(IPOD-PET2) Investigating Biomarkers in Postoperative Delirium using PET and MRI

This study focuses on the overlapping pathology of dementia and delirium. Both disorders are associated with increased morbidity, and mortality as well as significant impairments to quality of life. Both costs billions of dollars in healthcare expenses annually. Both lack adequate treatments, whether preventative or therapeutic, likely due to an inadequate understanding of disease pathogenesis. The inter-relationship between dementia and delirium is poorly understood with each condition predisposing to the other. Our working hypothesis is that delirium results as an inflammation “stress test” for the brain revealing an underlying neurodegeneration that may manifest as further cognitive decline after the insult. Several important biomarkers are shared by dementia and delirium, notably EEG slow wave activity (SWA).
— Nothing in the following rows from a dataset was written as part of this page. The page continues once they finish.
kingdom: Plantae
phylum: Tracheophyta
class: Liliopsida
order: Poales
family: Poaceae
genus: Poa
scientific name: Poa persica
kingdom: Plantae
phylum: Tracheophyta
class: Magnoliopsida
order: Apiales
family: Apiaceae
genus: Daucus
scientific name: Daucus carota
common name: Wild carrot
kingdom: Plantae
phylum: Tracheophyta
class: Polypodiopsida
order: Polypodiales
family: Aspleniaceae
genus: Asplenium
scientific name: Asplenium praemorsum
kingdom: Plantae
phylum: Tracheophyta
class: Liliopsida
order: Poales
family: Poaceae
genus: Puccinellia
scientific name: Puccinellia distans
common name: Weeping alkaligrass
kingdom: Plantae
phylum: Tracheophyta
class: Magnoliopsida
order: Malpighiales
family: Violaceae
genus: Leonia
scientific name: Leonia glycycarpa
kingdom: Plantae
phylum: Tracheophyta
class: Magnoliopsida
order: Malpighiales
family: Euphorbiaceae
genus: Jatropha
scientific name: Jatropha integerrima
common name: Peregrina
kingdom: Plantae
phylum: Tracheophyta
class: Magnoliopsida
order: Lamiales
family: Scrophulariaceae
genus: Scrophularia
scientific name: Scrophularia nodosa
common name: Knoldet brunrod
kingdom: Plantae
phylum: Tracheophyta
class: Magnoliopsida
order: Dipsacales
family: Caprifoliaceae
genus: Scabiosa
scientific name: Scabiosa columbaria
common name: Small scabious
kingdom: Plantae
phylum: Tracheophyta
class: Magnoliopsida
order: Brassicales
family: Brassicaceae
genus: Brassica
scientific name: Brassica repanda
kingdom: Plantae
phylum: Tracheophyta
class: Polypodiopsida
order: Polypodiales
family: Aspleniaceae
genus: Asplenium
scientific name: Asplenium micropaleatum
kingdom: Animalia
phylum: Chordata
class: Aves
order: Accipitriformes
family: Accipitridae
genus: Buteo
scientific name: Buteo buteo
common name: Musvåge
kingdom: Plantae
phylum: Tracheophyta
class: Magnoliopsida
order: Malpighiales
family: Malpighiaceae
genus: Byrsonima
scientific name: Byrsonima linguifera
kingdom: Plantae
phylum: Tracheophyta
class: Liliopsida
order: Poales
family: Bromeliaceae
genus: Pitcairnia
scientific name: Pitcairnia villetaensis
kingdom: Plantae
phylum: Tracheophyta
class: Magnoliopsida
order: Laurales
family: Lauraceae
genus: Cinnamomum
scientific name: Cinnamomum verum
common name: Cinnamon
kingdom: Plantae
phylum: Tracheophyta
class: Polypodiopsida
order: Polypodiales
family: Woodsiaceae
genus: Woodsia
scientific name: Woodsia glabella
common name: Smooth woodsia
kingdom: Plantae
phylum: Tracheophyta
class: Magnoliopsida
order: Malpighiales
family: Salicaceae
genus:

Our recent preliminary data show that similar to dementia, the peak of the increased SWA occurs in temporal regions in delirium. Further cerebrospinal fluid biomarkers of delirium including amyloid and total tau are altered in subjects who incur delirium, suggesting that delirium reveals an underlying tendency to dementia pathology. We hypothesize that these brain regions are predisposed to slowing by local dementia-like amyloid pathology, hence we predict that patients who incur delirium will have higher amyloid load in their brains on positron emission tomography (PET) scanning than in those that do not.
This cohort study will conduct preoperative and 1-year postoperative brain imaging on 120 participants recruited from IPOD-B3 [#2015-0374].